── Task inputs

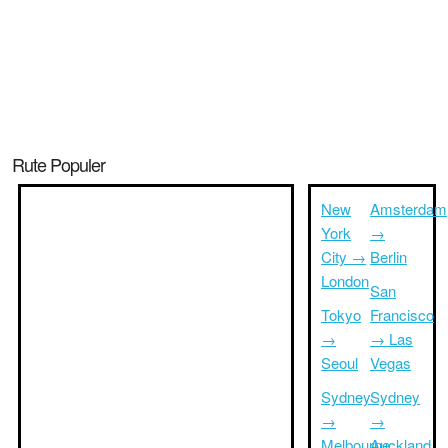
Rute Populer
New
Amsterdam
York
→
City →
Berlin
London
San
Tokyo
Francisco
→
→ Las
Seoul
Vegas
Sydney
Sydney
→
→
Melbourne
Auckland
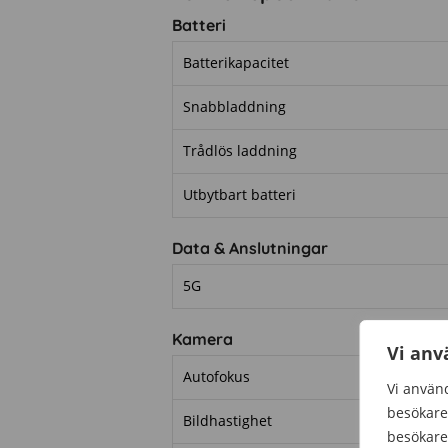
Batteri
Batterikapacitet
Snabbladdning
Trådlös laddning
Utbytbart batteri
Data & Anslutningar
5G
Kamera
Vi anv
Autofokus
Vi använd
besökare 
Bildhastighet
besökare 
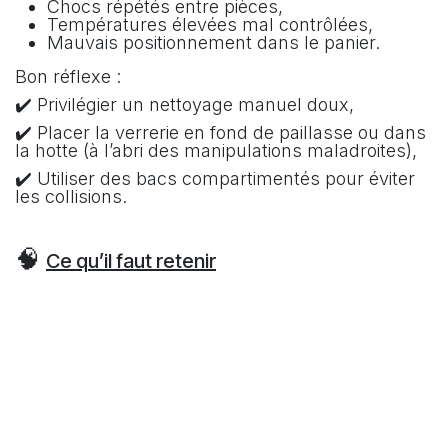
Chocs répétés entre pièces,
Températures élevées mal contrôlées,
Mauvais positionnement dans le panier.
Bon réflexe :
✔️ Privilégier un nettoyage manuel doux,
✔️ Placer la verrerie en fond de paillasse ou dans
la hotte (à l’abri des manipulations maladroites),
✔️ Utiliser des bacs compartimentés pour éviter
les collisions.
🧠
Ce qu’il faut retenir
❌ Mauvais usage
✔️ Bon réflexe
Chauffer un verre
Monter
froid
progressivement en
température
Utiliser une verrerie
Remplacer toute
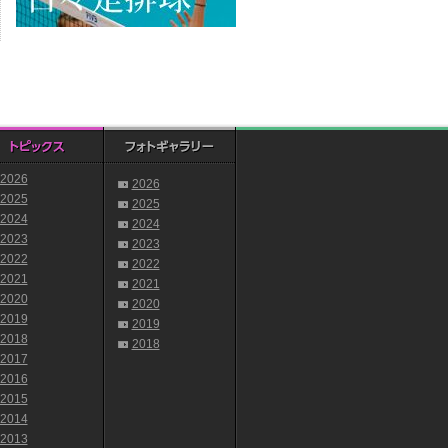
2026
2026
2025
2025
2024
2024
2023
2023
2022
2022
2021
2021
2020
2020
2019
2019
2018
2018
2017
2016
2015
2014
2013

────

▶ _Required work_
Pictures stay out. Print the lines of the records above exactly, from the first through the one with "Privilégier un nettoyage".

▶ _Solution to the problem_
Rute Populer
New
Amsterdam
York
→
City →
Berlin
London
San
Tokyo
Francisco
→
→ Las
Seoul
Vegas
Sydney
Sydney
→
→
Melbourne
Auckland
Batteri
Batterikapacitet
Snabbladdning
Trådlös laddning
Utbytbart batteri
Data & Anslutningar
5G
Kamera
Vi anv
Autofokus
Vi använd
besökare 
Bildhastighet
besökare 
Chocs répétés entre pièces,
Températures élevées mal contrôlées,
Mauvais positionnement dans le panier.
Bon réflexe :
✔️ Privilégier un nettoyage manuel doux,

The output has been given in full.